First, you are operating with a different understanding of quality to that enshrined by HEFCE (you prefer “adding value”, they prefer “originality, significance and rigour”). Since HEFCE are asking about whether metrics can reflect quality in their sense, and whether it should influence the future dispersal of funds that they oversee, the narrowness of our response seems entirely appropriate. Although you concede both disciplinary differences, and forms of gaming, you suggest that being cited more should nevertheless act as the universal currency of academic status. The reasoning on this remains circular as far as I can make out: you take it for granted that an author adds value if they are highly cited (value being understood as generating many citations) and then respond to the criticism of citations as a metric of value by demanding that critics get themselves highly cited! (I will leave others to ponder the comment that funding on the basis of quality in research – including for the hard sciences – should not be judged on the basis of being right or wrong).
Second, you place great trust in the ability of metric to accomplish the role of rigorous measure of value, or cross-disciplinary interest, or useful framing. We have, I think, provided thus-far unanswered reasons as to why it cannot accomplish this in principle, but others (such as David Colquhuon and David Spiegelhalter) have rather compellingly set out why there are much more specific technical and logistical reasons why such counts would be fundamentally misleading. There is nothing yet to suggest that these suspicions of quantification are misplaced.

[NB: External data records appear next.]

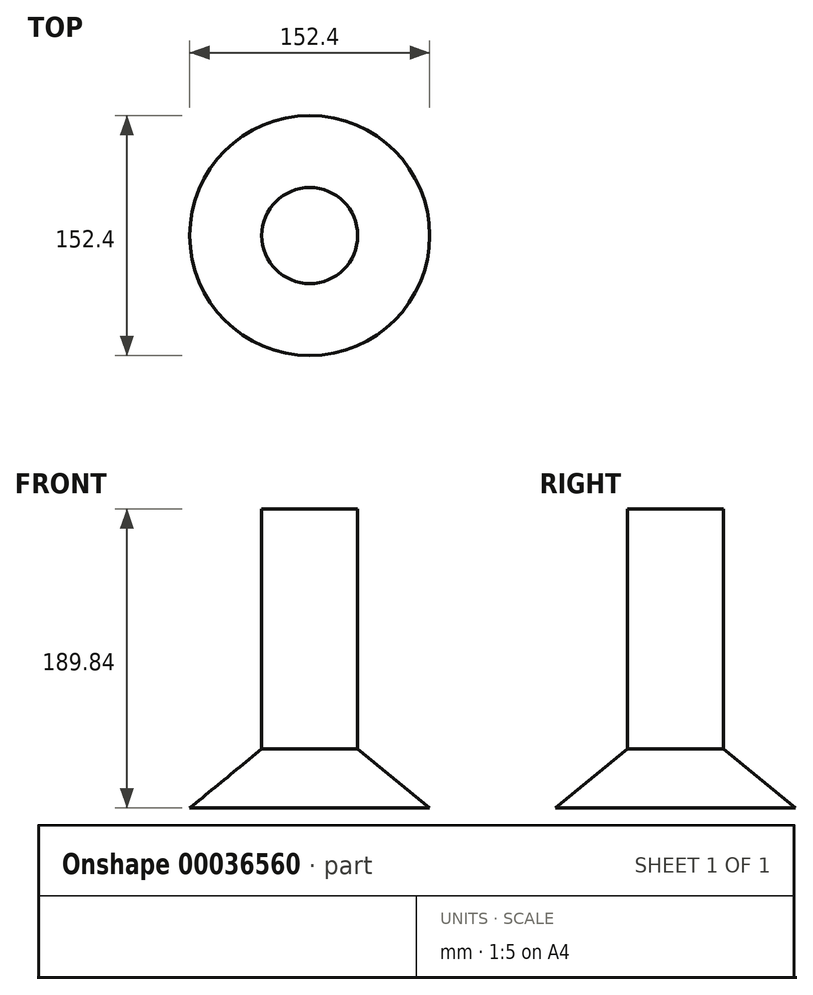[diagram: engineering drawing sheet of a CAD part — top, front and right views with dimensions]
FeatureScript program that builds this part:
annotation { "Feature Type Name" : "Feature", "Feature Type Description" : "" }
export const myFeature = defineFeature(function(context is Context, id is Id, definition is map)
    precondition{}
    {
        {
            var Q0;
            Q0=qCreatedBy(makeId("Front.planeOp"),FACE);
            var sketch = newSketch(context, id + "F0", { "sketchPlane" : qUnion([Q0])});
            skLineSegment(sketch, "E0", {"start": v(0, -164.1) * mm, "end": v(0, 140.05) * mm, "construction": true});
            skLineSegment(sketch, "E1.bottom", {"start": v(0, 99) * mm, "end": v(30.48, 99) * mm});
            skLineSegment(sketch, "E1.top", {"start": v(0, -53.4) * mm, "end": v(30.48, -53.4) * mm});
            skLineSegment(sketch, "E1.left", {"start": v(0, 99) * mm, "end": v(0, -53.4) * mm});
            skLineSegment(sketch, "E1.right", {"start": v(30.48, 99) * mm, "end": v(30.48, -53.4) * mm});
            skLineSegment(sketch, "E2", {"start": v(30.48, -53.4) * mm, "end": v(76.2, -90.85) * mm});
            skLineSegment(sketch, "E3", {"start": v(76.2, -90.85) * mm, "end": v(0, -90.85) * mm});
            skLineSegment(sketch, "E4", {"start": v(0, -90.85) * mm, "end": v(0, -53.4) * mm});
            skSolve(sketch);
        }
        {
            var Q0;
            Q0=makeQuery(id+"F0.imprint","IMPRINT",FACE,{"disambiguationData":[TD([[makeQuery(id+"F0.imprint","IMPRINT",EDGE,{"derivedFrom":sQuery(id+"F0.wireOp",EDGE,"E1.top")}),-1.0]])]});
            var Q1;
            Q1=makeQuery(id+"F0.imprint","IMPRINT",FACE,{"disambiguationData":[TD([[makeQuery(id+"F0.imprint","IMPRINT",EDGE,{"derivedFrom":sQuery(id+"F0.wireOp",EDGE,"E1.bottom")}),-1.0]])]});
            var Q2;
            Q2=sQuery(id+"F0.wireOp",EDGE,"E0");
            revolve(context, id + "F1", {"entities" : qUnion([Q0, Q1]), "axis" : qUnion([Q2]), "revolveType" : RevolveType.FULL});
        }
    });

I have now read the papers by Colquhuon and Spiegelhalter that you linked, and it’s clear that an intellectual sea change is needed to take metrics seriously.
Both papers highlight obvious problems with interpreting metrics crudely or naively. I couldn’t agree more. What is not so clear is why these are arguments against metrics as such rather than for improving metrics – especially if one considers the alternative suggested by the authors, which is a regression to the sort of provincialized discretion associated with the normal ‘peer review’ process. The one inherent virtue that metrics has over peer review is that, in some sense (albeit imperfect), each knowledge producer counts in the final judgement, whereas peer review is a ‘representational’ process in which certain elite members of a field stand for the entire field – but without the formal consent of the all of the field’s members.

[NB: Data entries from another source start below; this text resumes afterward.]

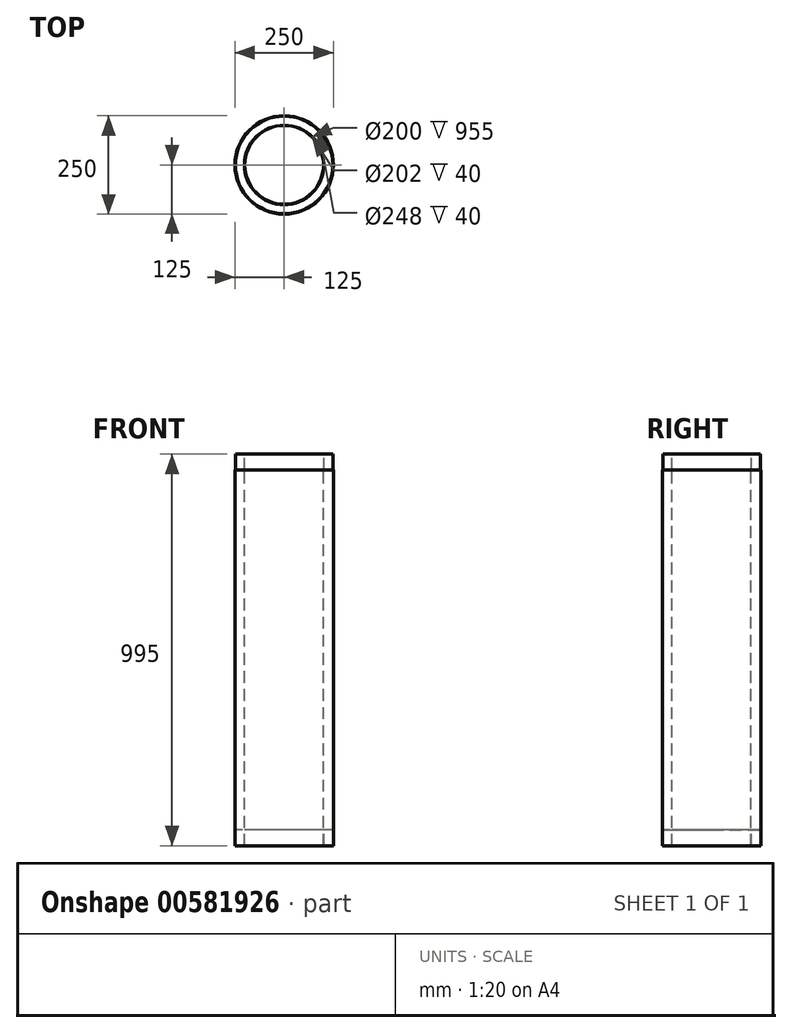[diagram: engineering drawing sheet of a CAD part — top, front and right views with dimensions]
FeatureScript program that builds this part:
annotation { "Feature Type Name" : "Feature", "Feature Type Description" : "" }
export const myFeature = defineFeature(function(context is Context, id is Id, definition is map)
    precondition{}
    {
        {
            var Q0;
            Q0=qCreatedBy(makeId("Front.planeOp"),FACE);
            var sketch = newSketch(context, id + "F0", { "sketchPlane" : qUnion([Q0])});
            skLineSegment(sketch, "E0", {"start": v(0, 345.75) * mm, "end": v(0, -558.03) * mm, "construction": true});
            skLineSegment(sketch, "E1", {"start": v(-100, -518.84) * mm, "end": v(-100, 436.16) * mm});
            skLineSegment(sketch, "E2", {"start": v(-100, 436.16) * mm, "end": v(-101, 436.16) * mm});
            skLineSegment(sketch, "E3", {"start": v(-101, 436.16) * mm, "end": v(-101, 476.16) * mm});
            skLineSegment(sketch, "E4", {"start": v(-101, 476.16) * mm, "end": v(-124, 476.16) * mm});
            skLineSegment(sketch, "E5", {"start": v(-124, 476.16) * mm, "end": v(-124, 436.16) * mm});
            skLineSegment(sketch, "E6", {"start": v(-124, 436.16) * mm, "end": v(-125, 436.16) * mm});
            skLineSegment(sketch, "E7", {"start": v(-125, 436.16) * mm, "end": v(-125, -518.84) * mm});
            skLineSegment(sketch, "E8", {"start": v(-125, -518.84) * mm, "end": v(-124, -518.84) * mm});
            skLineSegment(sketch, "E9", {"start": v(-124, -518.84) * mm, "end": v(-124, -478.84) * mm});
            skLineSegment(sketch, "E10", {"start": v(-124, -478.84) * mm, "end": v(-101, -478.84) * mm});
            skLineSegment(sketch, "E11", {"start": v(-101, -478.84) * mm, "end": v(-101, -518.84) * mm});
            skLineSegment(sketch, "E12", {"start": v(-101, -518.84) * mm, "end": v(-100, -518.84) * mm});
            skSolve(sketch);
        }
        {
            var Q0;
            Q0=qSketchRegion(id+"F0",true);
            var Q1;
            Q1=sQuery(id+"F0.wireOp",EDGE,"E0");
            revolve(context, id + "F1", {"entities" : qUnion([Q0]), "axis" : qUnion([Q1]), "revolveType" : RevolveType.FULL});
        }
    });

It is thus easy to see how peer review can generate fiefdoms. The tendency is revealed when someone calls for comparisons of what metrics deliver with the ‘consensus of expert judgement’, as if the former need to be held accountable to the latter. Doesn’t this just beg the question of the value of metrics? The test for metrics is not whether they end up reproducing the academic status quo. It is not like an exercise in artificial intelligence, where one might conclude that the computer fails to match human performance. Rather, the drive toward metrics is motivated by a general dissatisfaction with the communication and representation of academic knowledge, given how much of it is being produced and how relatively little of it is being used by either academics themselves or the wider society. In that case, we should be open to the prospect that a sophisticated set of metrics might generate an epistemic horizon interestingly different from the status quo. This is why I refuse to get involved in discussions of ‘right/wrong’, because in practice these tend to be mystified euphemisms for the ‘consensus of expert judgement’. And as for Goodhart’s Law, let’s get real: Even in the ‘qualitative’ world of peer reviews, academic players are always gaming the system by writing and citing in ways that will get them accepted by the favoured journals. Going quantitative will simply expose them to a larger field of play and make the practice explicit and monitorable.